Linked by Thom Holwerda on Wed 29th Mar 2006 18:08 UTC
Apple Bill Atkinson was Apple Computer's main developer of the user interface that first appeared on the Lisa and later on the Mac. A passionate photographer, Atkinson had the foresight in the late '70s and early '80s to document his UI work for Apple in a series of Polaroids. The photos were published by another Mac pioneer, Andy Hertzfeld, in his book 'Revolution in the Valley: The Insanely Great Story of How the Mac Was Made'. Through Hertzfeld, Atkinson permitted CNET News.com to reprint the photos. Similar shots here.
Thread beginning with comment 109365
To read all comments associated with this story, please click here.
Imagine...
by vasper on Wed 29th Mar 2006 20:07 UTC
vasper
Member since:
2005-07-22

What would have happened if Apple and Steve Jobs had patented (if they could) Drop down Menus, drag-n-drop, popup menus, window resizing, and all the other cool "inventions"... as Microsoft describes software ideas.

Edited 2006-03-29 20:07

Reply Score: 2

RE: Imagine...
by SamuraiCrow on Wed 29th Mar 2006 21:57 in reply to "Imagine..."
SamuraiCrow Member since:
2005-11-19

Xerox patented the ideas first. Apple just happened to be the first (and maybe the last) to pay for a licence to what Xerox later considered to be free ideas.

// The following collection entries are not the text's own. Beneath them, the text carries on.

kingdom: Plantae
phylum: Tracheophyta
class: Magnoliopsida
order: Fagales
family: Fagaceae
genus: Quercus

Microsoft got sued for imitating the Macintosh interface a little too closely in Windows 1.0 and was forced to change to the crappy user interface in use until Windows 95 when the GUI got a rebuild to bring about the more modern looking Windows we are more familiar with.

The only reason nobody else got sued is because Xerox threatened to cancel Apple's licence and countersue them because Apple really had no standing in the Microsoft case thus other Xerox clones emerged such as GEOS on the Commodore 64, Workbench on the Amiga, and many, many others that I haven't used.